The dispute, which split the Conservative group 11-11, sparked criticism of Cllr Ray Nottage and raised questions about his credibility after he used his casting vote to keep his position as leader – effectively voting twice.
When asked if he thought he had the moral authority and mandate to continue as leader following the vote, he said: “The rules say you have to make the decision in that way.
“I think I am morally sound. My supporters, certainly, my team, insisted that I carry on. Is there work to be done? Of course.”
He said the council did listen to residents, citing the successful £1 for two hours parking charge campaign by the Chamber of Commerce and the community-run Mudeford Wood Centre as examples.
“Can we do better? I am sure we can. Will we do better? I am sure we will, providing we are given a fair chance to respond, because at the end of the day what we are doing is running council tax-payers’ assets,” he added.
He disputed the view that Christchurch council was seen as uncaring.
Over his style of leadership, with one Tory councillor describing it as ‘abrasive and confrontational’, he said his leadership was ‘business-orientated’.
“This description of me as some sort of aggressive, non-approachable, bullying-type manager is not displayed in any way as far as I can see. What I did do quite deliberately was introduce much more robust discussion in the council chamber as it was pretty uninspiring beforehand.
“My team work very well with me, extraordinarily well.
“I do what I do. I don’t think I bully.
“I think I am very positive. I sit down and work out what I want to achieve in terms of outcomes and I explain that as clearly and precisely as I possibly can.
“Within my own ward I don’t think you would get that description. I think what we have is a level of description from people who have hardly ever met me, let alone do business with me.”
He said, while he would take it on board, he didn’t see that in himself.

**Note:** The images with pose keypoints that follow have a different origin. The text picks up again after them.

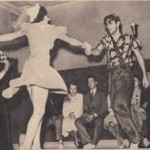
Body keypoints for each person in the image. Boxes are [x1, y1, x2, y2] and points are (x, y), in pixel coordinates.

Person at [0, 4, 91, 150]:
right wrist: (85, 45)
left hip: (30, 69)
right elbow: (71, 40)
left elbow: (12, 35)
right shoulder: (52, 30)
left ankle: (36, 146)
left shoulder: (29, 28)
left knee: (38, 110)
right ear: (44, 17)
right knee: (39, 111)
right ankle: (26, 146)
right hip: (41, 69)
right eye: (48, 16)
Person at [84, 14, 149, 148]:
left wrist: (145, 75)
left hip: (125, 74)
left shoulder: (128, 38)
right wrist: (89, 50)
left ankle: (135, 139)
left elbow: (139, 57)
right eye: (106, 24)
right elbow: (97, 51)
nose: (108, 26)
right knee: (115, 106)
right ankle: (134, 138)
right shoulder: (106, 39)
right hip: (111, 75)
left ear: (118, 23)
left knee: (119, 103)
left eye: (111, 23)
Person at [75, 76, 107, 149]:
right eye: (88, 82)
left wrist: (93, 115)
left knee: (99, 122)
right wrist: (86, 114)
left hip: (98, 116)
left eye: (91, 81)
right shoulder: (86, 95)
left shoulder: (102, 94)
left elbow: (104, 109)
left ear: (96, 82)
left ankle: (93, 143)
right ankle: (87, 142)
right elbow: (85, 107)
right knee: (77, 121)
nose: (90, 83)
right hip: (88, 116)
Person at [62, 82, 83, 148]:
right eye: (71, 89)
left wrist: (75, 114)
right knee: (65, 122)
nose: (73, 91)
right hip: (69, 116)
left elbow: (80, 107)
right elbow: (65, 108)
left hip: (78, 114)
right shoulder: (66, 97)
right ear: (69, 89)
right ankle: (76, 139)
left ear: (77, 89)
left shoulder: (80, 96)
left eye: (74, 89)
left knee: (74, 122)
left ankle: (76, 141)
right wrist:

‘We were looking down some dreadful black holes’
THE council has undergone major changes in the past few years, with the partnership between Christchurch and East Dorset expected to return savings of around £1.4m once the process is complete.
Shared services include Dorset Waste Partnership and the Stour Valley Partnership which includes different shared services between East Dorset, North Dorset and, soon, Poole councils.
Cllr Nottage said: “The interesting thing about the approach to this job, bearing in mind it is one of the biggest businesses in the borough, is very much one of business and we had to take a very pragmatic business view of the situation we were in because we were looking down some pretty dreadful black holes.
“In 2011 we had no idea what the government would be doing in respect of reducing the regional grants.
“So the business approach had to start from square one.”
He added: “Criticisms that come through to the council should take into account the effect it has on those officers who have done a brilliant job under the most difficult of circumstances.”
Looking to the next 12 months, he said key issues include the signing off of the core strategy by the Secretary of State, which is due in the next few days, housing, financial security and maintaining services.